Investors who bought in Footscray in 2005 or 2006, when things were quiet, are smiling now. Values have risen steadily since then, including a 20% rise in the 12 months to March. The individual would have bought in 2005, the pack animal early in 2008, just before the market went into decline.

The market in Frankston touched bottom around 2005. Those who bought then have seen their values rising strongly over the past 2-3 years, including 13% in the year to March. Ditto near-city Carlton, where median prices for both houses and units dropped in 2005 but have climbed sharply since.

The thing Footscray, Frankston and Carlton (suburbs I’ve chosen at random) have in common is a long-term growth average around 12% (average capital growth over 10 years) and identifiable reasons for prices to grow. It’s the future that’s important, not the present.

The climate today presents similar opportunities for investors able to think and act independently. Consider the fundamentals. Migration into Australia is at record highs, providing record overall population growth. Economic and employment growth remains strong - and is widespread, not just confined to the resources states.

At the same time, the housing market is under-supplied. We continue to build homes in numbers that are well below underlying demand. Vacancies are extremely low and rents have been rising - and rising.
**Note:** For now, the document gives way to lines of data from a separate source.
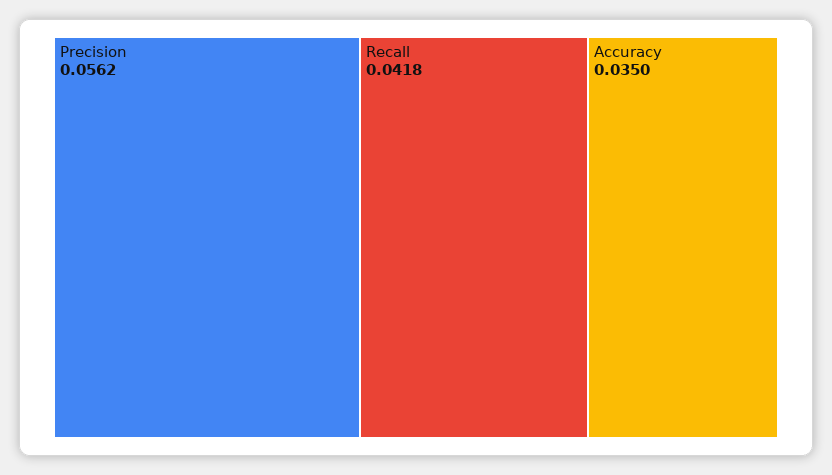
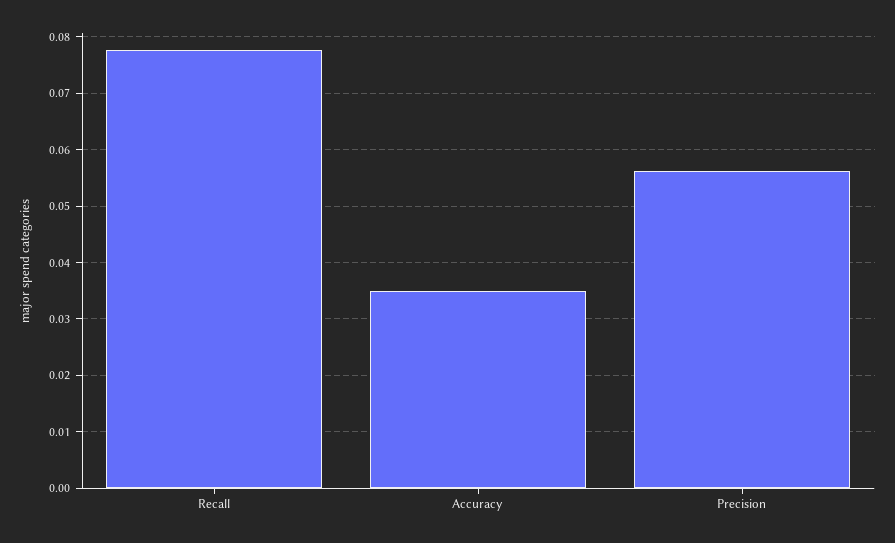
Recall: 0.0418 -> 0.078

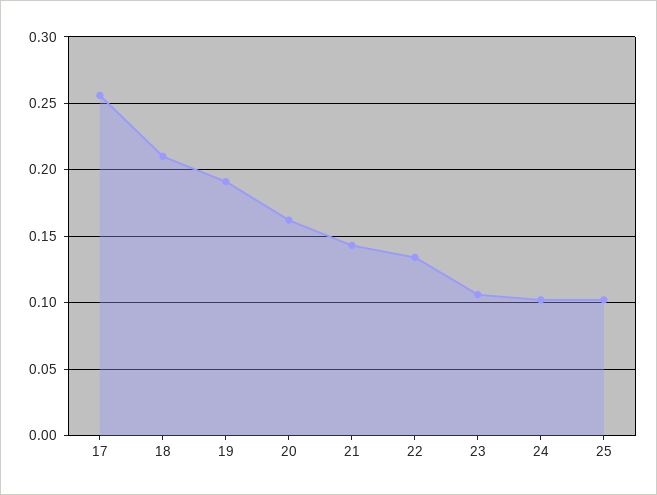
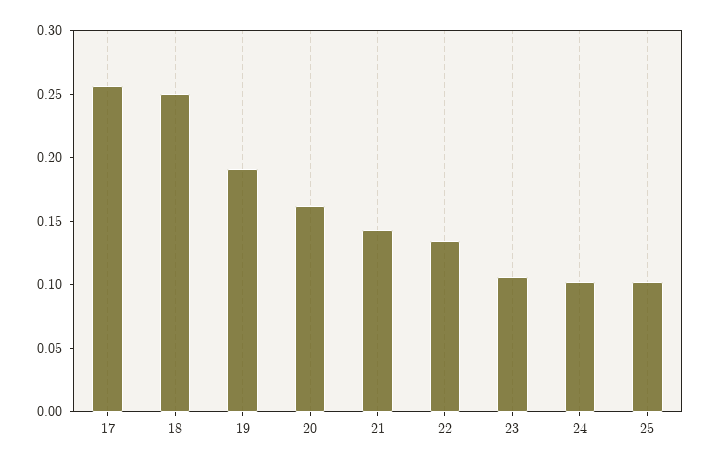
18: 0.21 -> 0.25

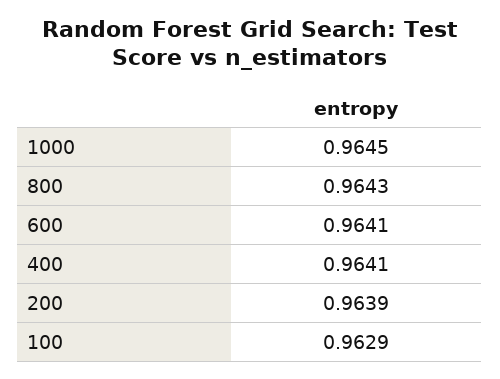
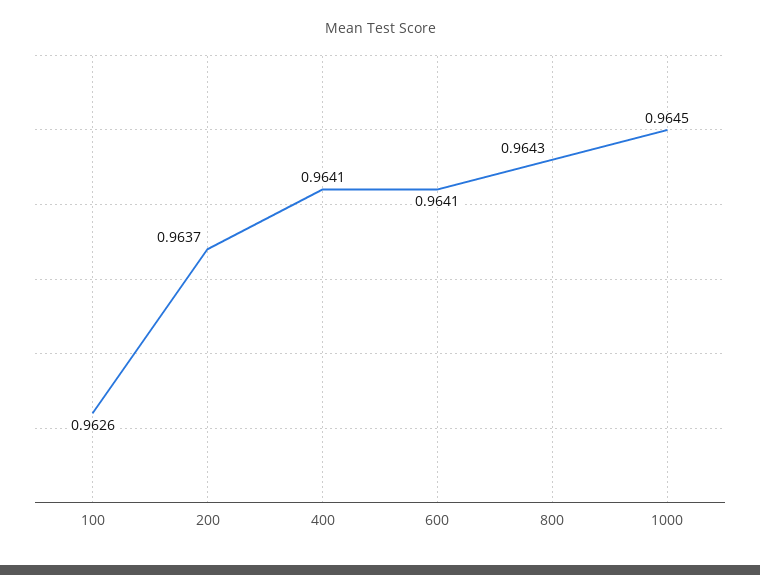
200: 0.9639 -> 0.9637
100: 0.9629 -> 0.9626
Matusik says: “New dwelling supply is under-supplied by 32% across Australia - and more so in NSW and Queensland. The under-supply of new stock is expected to get worse in coming years and some forecast it could remain so for the next decade and beyond. We anticipate annual rental growth of around 12% a year over the next three years.”

These views are supported by many other commentators, including CommSec’s chief economist Craig Jamers, who says: “Australia is experiencing the biggest migration boom on record and the rental market is as tight as a drum - but home buyers are in short supply. There must be a lot more people in shared accommodation or at least staying at home with their parents longer.”

I’ll give the final word to the Herald Sun which reported earlier this week: “Melbourne’s rental market is the tightest it’s been for years. This is a landlords’ market with tenants bidding to rent properties and open-for-inspections crowded with potential applicants.

“As sharemarkets become more volatile, property investment is increasing as an alternative. Although there is strong and growing demand for rental housing by tenants, there are not enough investors in the market.

“So, it could be the right time to invest in residential real estate, with the aim of becoming a landlord.”